I have always loved dolls. Their hair was fun to brush, their clothing was fun to change, and the lives were equally fun to construct. Whereas most girls would have dream houses and ranches for their Barbies, mine subsisted in milk crates, three-ring binders and strategically placed paraphernalia from my house to give them the lives my imagination could concoct. Not only did my Barbies throw rambunctious house parties when Mama and Papa Bear left in their shoebox car, but they also did ballet, got pregnant, met strange men on the Internet and dated a slew of lame guys, including WWF macho men (professional wrestling; not pandas and shit) and puppets. Their faces were perma-fixed with simple pink-lipped smiles, but their lives were complex.
How the times have changed. I was recently immersed in the world of Nickelodeon, Noggin and the Disney Channel when I spent the day with my four-year-old niece, Khaniya. I know everyone says their niece is cute and smart and funny; this is actually true in my case. She doesn't call me "auntie"; I'm merely "Melissa," the lady with the white glasses and sense of humor she's come to love. We sat through endless commercials while Khaniya chimed, "Melissa, can you get me that": Fisher-Price, Dora the Explorer, Hannah Montana, debt consolidation.
The television screen lit up with pink and then they appeared: Bratz Dollz. Those freakishly-skinny DSL having Lolita playthings that even spawned a movie in theaters, featuring Avril Lavigne's "Girlfriend" in its trailer. And something inside me snapped; it wasn't an issue on "social hygiene" but rather that the dolls just seemed unabashedly skanky to me. And who were they trying to entice with the "super pretty party glitter" hair streaks? These are supposed to be pre-teen dolls and they were wearing more makeup than I wore to junior prom.

> Provided data
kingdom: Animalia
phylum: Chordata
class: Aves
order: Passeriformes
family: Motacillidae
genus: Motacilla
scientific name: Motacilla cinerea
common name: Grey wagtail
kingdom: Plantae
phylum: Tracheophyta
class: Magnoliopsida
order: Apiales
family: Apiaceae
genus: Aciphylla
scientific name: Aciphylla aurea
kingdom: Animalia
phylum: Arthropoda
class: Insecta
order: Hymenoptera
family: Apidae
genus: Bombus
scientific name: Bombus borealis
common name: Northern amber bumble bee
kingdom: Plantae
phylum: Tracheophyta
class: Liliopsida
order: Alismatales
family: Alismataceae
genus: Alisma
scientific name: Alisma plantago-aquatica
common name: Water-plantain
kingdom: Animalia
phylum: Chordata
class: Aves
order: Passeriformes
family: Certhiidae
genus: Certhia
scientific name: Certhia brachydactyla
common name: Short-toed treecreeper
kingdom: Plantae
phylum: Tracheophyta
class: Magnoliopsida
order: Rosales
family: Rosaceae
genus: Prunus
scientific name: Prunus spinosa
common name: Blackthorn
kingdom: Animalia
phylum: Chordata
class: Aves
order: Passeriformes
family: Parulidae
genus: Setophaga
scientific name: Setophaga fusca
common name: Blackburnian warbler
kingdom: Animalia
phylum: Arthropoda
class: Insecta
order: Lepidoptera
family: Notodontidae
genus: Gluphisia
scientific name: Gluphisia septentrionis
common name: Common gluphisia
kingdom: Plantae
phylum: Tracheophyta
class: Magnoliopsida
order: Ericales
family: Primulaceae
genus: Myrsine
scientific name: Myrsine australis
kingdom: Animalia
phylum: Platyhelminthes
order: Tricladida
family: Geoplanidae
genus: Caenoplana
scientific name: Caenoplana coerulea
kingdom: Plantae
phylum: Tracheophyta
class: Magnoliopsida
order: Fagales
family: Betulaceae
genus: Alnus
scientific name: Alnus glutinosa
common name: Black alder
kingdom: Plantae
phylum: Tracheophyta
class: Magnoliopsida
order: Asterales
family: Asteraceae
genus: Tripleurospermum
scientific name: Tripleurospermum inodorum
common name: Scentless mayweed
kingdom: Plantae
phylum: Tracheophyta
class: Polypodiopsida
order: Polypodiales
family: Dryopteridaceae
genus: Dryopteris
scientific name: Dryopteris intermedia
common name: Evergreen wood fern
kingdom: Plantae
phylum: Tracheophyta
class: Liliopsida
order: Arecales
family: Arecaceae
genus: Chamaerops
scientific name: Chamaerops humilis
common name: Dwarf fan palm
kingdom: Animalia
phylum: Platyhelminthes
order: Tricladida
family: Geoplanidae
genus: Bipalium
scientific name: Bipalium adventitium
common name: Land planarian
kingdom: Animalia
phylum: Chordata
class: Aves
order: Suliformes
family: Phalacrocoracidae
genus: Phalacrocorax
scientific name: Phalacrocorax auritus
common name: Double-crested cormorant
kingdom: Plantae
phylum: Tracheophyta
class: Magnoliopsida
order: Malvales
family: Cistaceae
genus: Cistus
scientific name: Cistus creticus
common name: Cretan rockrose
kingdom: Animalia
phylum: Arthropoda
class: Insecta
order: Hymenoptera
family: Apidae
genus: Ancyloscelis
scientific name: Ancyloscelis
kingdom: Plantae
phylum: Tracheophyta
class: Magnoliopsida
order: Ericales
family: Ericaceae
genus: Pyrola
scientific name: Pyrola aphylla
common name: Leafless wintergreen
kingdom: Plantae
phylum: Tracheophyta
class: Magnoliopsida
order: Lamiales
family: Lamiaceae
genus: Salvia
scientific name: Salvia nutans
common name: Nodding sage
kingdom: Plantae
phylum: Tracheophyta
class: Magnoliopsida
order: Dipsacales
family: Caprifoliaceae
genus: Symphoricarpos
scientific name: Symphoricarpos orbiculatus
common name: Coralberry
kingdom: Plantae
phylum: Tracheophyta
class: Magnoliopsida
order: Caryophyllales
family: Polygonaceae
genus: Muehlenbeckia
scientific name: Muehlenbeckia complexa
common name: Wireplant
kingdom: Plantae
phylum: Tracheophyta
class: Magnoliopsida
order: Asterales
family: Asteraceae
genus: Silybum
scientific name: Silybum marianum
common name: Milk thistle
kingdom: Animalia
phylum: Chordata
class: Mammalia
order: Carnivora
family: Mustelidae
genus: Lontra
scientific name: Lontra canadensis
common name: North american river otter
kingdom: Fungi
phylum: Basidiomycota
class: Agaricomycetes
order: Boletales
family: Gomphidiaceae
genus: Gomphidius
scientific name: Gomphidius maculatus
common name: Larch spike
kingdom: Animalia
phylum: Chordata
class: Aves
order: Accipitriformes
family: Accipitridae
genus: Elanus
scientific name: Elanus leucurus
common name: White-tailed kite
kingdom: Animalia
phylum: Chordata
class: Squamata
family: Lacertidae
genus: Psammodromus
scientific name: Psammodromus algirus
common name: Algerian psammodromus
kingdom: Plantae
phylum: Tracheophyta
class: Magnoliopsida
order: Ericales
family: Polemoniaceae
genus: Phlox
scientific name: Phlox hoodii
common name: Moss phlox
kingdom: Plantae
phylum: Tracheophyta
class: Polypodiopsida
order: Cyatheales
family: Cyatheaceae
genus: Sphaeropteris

> Task item A
Transcribe the part of the passage on dolls between "The television screen" and "to junior prom.", inclusive.
> Task item B
Answer these questions from the passage on dolls:
(i) In what kind of car did Mama and Papa Bear leave when the Barbies threw house parties?
(ii) How old is Khaniya?
(iii) Which song was featured in the trailer for the Bratz movie?
None of the entries is needed here.

> Your solution A
The television screen lit up with pink and then they appeared: Bratz Dollz. Those freakishly-skinny DSL having Lolita playthings that even spawned a movie in theaters, featuring Avril Lavigne's "Girlfriend" in its trailer. And something inside me snapped; it wasn't an issue on "social hygiene" but rather that the dolls just seemed unabashedly skanky to me. And who were they trying to entice with the "super pretty party glitter" hair streaks? These are supposed to be pre-teen dolls and they were wearing more makeup than I wore to junior prom.

> Your solution B
(i) A shoebox car
(ii) Four years old
(iii) Avril Lavigne's "Girlfriend"